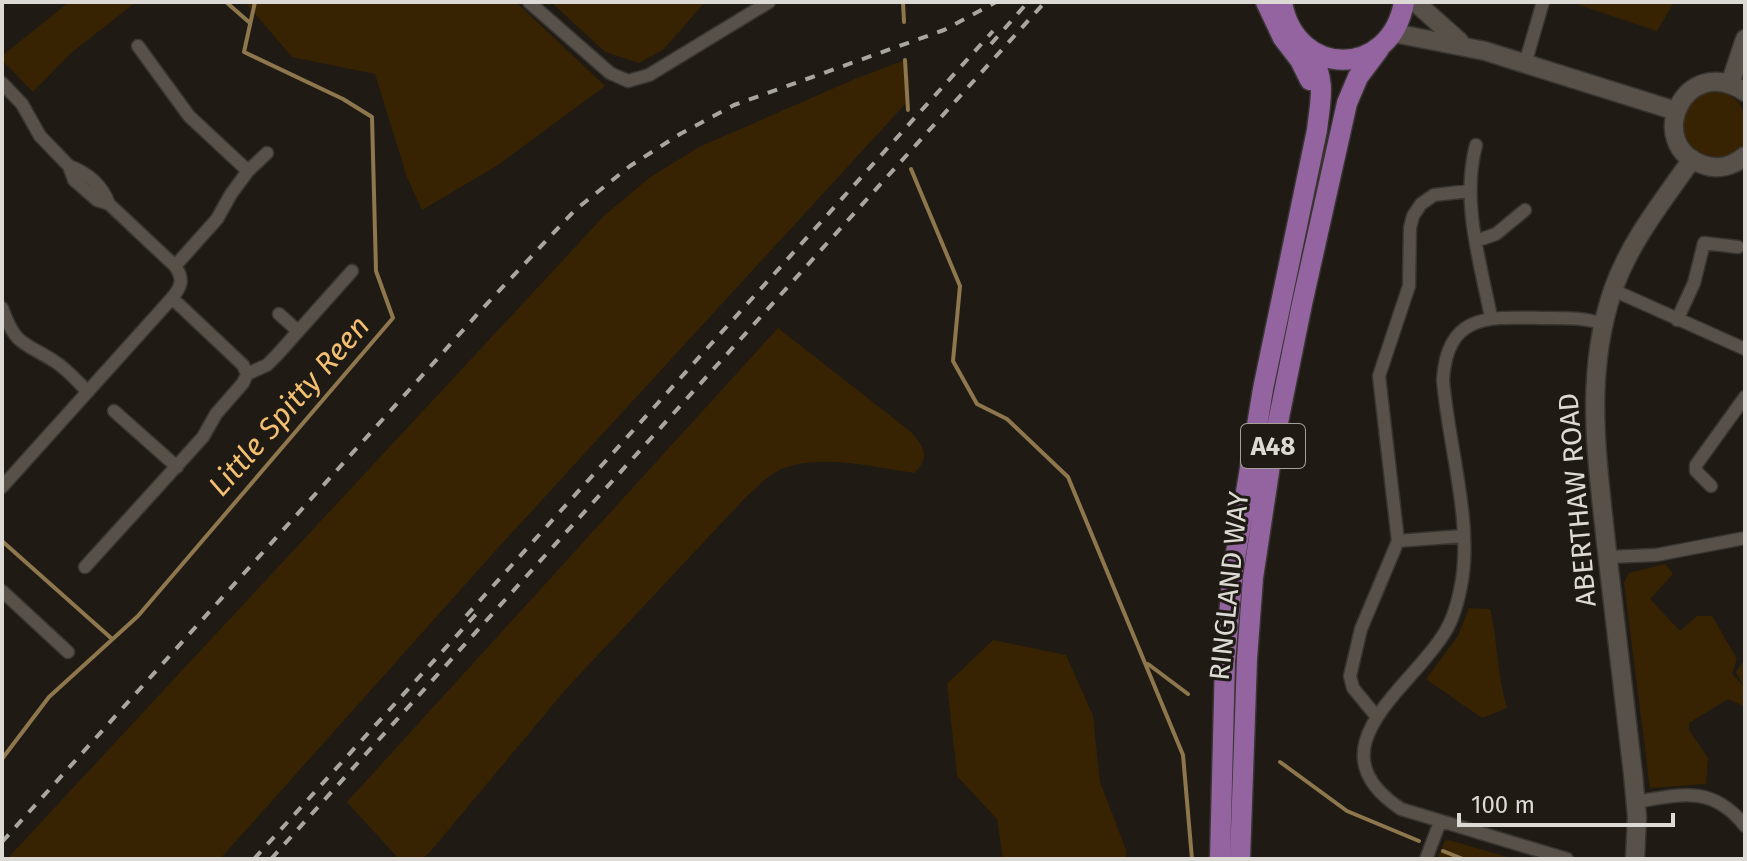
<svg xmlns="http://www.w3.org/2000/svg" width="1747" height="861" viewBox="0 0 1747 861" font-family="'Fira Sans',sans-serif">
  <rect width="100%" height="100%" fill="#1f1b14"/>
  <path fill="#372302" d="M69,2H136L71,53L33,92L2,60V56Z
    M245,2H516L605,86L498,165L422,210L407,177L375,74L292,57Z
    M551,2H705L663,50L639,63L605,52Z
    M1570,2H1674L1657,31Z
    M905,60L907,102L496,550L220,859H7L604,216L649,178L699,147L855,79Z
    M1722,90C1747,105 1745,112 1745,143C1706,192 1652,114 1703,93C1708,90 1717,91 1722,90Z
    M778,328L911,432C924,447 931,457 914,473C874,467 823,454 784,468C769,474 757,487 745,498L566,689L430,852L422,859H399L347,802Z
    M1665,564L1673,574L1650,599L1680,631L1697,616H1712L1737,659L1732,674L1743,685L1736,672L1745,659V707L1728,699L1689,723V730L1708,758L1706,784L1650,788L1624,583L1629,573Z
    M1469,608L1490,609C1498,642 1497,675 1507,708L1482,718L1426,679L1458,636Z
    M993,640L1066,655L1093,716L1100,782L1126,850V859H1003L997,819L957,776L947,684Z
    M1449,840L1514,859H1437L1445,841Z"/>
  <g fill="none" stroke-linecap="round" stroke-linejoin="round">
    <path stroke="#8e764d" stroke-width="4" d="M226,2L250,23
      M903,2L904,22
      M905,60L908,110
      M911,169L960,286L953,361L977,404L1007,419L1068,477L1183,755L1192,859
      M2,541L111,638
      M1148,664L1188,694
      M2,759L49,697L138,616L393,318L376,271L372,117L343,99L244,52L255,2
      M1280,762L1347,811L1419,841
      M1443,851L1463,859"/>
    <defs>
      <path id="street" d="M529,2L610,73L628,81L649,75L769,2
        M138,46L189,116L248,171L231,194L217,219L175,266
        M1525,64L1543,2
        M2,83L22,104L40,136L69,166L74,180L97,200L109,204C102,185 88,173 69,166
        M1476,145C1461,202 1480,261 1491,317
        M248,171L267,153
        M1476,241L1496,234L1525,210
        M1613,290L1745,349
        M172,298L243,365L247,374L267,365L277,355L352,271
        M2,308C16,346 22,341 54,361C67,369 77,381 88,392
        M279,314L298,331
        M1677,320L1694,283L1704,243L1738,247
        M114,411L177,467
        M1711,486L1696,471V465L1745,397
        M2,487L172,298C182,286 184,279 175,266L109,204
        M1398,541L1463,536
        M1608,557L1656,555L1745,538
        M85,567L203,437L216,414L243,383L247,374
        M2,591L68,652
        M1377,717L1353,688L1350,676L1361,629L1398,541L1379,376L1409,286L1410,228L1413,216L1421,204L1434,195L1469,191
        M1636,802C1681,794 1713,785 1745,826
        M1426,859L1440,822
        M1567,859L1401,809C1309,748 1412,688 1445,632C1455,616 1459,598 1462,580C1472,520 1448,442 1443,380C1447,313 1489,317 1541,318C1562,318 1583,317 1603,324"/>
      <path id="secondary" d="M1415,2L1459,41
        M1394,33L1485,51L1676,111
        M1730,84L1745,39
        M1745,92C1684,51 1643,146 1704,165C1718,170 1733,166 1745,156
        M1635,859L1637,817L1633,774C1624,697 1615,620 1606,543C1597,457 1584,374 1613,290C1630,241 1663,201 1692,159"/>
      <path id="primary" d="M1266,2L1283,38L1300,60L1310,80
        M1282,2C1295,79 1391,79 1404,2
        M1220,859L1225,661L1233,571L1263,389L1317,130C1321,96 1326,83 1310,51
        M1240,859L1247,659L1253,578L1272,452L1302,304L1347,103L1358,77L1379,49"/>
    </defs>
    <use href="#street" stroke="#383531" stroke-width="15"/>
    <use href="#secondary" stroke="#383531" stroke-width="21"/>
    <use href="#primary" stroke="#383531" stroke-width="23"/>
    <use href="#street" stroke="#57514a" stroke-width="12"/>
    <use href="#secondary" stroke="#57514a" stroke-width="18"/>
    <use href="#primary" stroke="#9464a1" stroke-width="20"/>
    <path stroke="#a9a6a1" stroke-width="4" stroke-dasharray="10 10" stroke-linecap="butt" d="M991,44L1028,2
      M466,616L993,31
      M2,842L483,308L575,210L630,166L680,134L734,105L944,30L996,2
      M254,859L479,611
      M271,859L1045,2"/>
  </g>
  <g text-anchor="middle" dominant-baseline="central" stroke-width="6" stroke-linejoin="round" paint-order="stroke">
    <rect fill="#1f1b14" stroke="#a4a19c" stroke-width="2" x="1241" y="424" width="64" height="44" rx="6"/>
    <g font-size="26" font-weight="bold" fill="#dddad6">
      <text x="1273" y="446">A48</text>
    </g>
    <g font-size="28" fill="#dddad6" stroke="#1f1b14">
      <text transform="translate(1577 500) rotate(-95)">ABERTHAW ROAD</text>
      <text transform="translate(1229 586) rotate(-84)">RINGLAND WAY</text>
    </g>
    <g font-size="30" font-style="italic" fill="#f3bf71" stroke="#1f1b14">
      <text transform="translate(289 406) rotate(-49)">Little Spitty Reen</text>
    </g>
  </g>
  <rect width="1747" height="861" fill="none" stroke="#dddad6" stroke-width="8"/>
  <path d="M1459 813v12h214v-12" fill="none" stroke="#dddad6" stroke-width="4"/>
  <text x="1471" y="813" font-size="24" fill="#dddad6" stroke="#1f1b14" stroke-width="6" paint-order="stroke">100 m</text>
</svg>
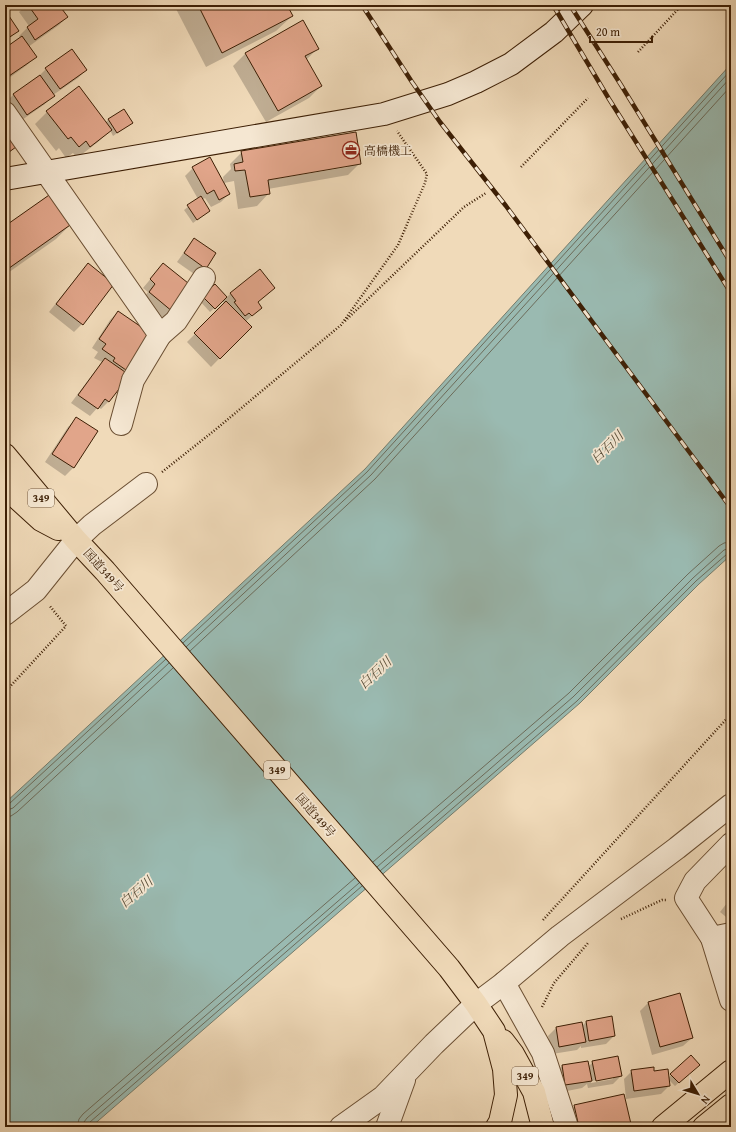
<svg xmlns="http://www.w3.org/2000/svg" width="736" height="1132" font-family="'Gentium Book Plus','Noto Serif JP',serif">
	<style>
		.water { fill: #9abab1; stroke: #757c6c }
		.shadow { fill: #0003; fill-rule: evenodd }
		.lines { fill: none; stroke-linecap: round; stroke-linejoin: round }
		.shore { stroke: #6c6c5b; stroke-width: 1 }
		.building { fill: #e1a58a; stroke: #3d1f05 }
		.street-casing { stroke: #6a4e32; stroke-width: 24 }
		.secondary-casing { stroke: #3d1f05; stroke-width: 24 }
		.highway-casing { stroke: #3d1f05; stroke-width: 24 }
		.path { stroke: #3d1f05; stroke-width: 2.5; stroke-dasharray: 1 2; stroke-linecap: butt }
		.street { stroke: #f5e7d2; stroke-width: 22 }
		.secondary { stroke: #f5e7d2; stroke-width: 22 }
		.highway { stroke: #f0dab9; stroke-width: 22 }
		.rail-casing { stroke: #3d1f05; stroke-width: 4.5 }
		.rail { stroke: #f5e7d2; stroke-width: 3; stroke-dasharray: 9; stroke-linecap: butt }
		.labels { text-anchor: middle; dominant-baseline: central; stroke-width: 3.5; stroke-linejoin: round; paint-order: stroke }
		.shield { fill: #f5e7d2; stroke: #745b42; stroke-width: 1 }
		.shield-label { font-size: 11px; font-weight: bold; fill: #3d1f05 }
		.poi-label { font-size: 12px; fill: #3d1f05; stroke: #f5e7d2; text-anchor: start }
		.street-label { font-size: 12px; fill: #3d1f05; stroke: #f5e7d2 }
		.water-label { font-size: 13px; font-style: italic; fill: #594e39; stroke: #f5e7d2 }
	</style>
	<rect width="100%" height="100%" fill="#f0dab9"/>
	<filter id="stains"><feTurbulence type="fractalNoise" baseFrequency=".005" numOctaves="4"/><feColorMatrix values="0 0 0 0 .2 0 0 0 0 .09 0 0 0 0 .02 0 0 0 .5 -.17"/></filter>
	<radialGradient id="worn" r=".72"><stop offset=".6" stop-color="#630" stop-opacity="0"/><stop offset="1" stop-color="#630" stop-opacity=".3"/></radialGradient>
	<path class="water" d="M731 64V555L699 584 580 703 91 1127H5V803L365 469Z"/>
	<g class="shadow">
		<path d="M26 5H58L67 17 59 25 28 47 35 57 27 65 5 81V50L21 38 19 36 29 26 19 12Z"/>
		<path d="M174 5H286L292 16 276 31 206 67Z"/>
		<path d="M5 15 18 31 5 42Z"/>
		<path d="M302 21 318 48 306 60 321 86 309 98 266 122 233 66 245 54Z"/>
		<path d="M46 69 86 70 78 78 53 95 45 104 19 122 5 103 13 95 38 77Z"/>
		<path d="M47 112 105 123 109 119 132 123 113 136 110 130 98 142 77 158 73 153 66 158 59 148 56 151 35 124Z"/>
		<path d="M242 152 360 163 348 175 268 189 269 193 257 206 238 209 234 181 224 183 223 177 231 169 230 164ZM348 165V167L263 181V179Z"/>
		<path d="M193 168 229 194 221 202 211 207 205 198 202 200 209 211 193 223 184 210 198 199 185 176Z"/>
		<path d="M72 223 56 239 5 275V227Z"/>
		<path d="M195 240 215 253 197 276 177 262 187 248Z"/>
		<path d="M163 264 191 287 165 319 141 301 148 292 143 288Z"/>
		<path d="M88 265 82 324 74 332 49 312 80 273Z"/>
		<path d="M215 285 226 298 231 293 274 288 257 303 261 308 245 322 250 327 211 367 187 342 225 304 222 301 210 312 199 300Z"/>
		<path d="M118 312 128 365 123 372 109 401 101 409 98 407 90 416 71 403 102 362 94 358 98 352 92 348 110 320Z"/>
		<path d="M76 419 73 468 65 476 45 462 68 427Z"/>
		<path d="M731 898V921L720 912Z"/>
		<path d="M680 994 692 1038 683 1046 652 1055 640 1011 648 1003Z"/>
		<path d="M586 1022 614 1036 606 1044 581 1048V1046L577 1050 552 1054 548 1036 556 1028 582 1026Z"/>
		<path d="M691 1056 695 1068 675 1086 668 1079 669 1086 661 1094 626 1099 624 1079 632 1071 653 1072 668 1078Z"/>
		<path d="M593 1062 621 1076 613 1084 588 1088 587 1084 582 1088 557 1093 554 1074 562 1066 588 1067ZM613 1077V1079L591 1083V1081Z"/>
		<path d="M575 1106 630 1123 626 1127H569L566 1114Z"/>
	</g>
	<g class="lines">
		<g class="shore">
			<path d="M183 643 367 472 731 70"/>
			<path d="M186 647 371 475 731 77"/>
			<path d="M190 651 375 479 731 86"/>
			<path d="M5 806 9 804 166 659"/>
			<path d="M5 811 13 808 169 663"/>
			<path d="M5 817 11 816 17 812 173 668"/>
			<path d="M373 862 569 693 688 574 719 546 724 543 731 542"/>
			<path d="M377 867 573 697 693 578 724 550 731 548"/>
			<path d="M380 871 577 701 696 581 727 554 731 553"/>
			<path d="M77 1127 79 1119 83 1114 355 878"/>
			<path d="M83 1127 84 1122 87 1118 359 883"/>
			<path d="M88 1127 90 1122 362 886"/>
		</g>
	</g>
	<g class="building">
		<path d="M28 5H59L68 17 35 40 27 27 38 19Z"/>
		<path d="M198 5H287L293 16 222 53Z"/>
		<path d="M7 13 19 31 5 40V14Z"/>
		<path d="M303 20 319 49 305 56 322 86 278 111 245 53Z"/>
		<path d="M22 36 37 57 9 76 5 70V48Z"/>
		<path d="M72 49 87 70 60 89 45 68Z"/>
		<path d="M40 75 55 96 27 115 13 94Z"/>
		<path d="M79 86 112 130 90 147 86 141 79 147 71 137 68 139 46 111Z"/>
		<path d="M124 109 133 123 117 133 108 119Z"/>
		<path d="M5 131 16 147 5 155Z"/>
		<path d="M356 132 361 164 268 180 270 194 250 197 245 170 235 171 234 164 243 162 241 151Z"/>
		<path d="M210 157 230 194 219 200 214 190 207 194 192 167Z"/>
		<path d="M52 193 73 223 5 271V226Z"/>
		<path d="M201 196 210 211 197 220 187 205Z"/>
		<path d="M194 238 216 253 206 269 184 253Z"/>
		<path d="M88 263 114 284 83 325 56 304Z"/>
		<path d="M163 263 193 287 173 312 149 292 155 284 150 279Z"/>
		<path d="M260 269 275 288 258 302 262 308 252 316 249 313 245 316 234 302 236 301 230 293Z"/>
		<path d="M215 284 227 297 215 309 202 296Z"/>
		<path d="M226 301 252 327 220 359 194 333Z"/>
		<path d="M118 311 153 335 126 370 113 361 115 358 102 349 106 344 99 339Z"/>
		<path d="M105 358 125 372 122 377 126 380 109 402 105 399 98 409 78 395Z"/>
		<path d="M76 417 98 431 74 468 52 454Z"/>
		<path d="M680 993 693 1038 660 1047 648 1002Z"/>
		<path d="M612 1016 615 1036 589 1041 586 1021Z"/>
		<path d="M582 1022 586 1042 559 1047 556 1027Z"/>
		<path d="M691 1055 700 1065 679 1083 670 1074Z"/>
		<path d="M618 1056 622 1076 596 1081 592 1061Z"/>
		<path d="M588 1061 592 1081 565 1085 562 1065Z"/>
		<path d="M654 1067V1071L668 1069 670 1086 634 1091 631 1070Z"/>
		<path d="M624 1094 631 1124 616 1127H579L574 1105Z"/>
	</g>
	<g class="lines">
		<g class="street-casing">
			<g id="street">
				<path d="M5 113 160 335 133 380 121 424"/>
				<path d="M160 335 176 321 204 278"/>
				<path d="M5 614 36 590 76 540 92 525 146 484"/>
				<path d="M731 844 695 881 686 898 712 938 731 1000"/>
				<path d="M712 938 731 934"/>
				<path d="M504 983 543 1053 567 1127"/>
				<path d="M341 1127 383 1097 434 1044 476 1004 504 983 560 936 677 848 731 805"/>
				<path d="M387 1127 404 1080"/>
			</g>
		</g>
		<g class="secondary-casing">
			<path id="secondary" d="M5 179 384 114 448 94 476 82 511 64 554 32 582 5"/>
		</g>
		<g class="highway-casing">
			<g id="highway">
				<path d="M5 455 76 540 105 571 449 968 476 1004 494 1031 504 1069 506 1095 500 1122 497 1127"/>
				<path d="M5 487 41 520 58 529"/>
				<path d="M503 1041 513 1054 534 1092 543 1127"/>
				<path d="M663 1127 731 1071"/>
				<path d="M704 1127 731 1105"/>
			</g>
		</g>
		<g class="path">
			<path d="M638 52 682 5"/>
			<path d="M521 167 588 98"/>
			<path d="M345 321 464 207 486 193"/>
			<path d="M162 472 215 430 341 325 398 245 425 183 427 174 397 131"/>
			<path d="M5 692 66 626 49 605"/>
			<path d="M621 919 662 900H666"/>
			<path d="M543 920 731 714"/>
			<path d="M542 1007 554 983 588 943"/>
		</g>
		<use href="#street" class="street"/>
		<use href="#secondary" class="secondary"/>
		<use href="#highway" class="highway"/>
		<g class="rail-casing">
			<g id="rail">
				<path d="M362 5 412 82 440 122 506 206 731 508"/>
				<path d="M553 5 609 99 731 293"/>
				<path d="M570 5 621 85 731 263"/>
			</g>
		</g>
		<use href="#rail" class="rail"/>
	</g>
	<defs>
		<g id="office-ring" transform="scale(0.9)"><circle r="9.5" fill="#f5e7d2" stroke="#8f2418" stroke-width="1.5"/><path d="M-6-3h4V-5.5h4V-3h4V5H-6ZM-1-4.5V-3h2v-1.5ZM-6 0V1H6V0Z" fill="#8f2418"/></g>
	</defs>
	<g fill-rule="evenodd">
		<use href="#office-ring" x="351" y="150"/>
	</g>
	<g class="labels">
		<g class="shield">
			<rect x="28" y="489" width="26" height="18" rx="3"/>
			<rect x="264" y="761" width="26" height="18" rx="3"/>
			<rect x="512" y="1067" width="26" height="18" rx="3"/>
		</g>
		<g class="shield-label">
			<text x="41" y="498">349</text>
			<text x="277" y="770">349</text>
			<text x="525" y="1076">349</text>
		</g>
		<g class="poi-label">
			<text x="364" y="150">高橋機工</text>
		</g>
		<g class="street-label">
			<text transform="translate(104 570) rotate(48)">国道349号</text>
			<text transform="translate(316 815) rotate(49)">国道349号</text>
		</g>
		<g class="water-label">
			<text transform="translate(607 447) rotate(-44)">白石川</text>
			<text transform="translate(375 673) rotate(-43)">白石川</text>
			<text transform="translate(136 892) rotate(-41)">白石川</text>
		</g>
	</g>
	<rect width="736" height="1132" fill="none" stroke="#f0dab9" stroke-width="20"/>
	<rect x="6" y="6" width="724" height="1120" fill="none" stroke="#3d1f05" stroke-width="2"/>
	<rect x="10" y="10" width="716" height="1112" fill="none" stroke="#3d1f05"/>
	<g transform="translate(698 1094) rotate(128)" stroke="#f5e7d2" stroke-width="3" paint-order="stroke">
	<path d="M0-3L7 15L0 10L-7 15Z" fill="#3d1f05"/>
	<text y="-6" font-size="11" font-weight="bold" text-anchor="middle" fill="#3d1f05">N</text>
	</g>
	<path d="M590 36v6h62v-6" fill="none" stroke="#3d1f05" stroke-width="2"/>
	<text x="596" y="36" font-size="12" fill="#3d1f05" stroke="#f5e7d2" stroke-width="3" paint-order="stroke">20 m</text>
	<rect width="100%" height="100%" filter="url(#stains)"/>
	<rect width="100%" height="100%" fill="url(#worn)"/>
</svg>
********************
◆ **Exercise brief**: Your reply must be one number: the count of lines in the records above that contain the string "worn".

◆ **Reply to the task**: 2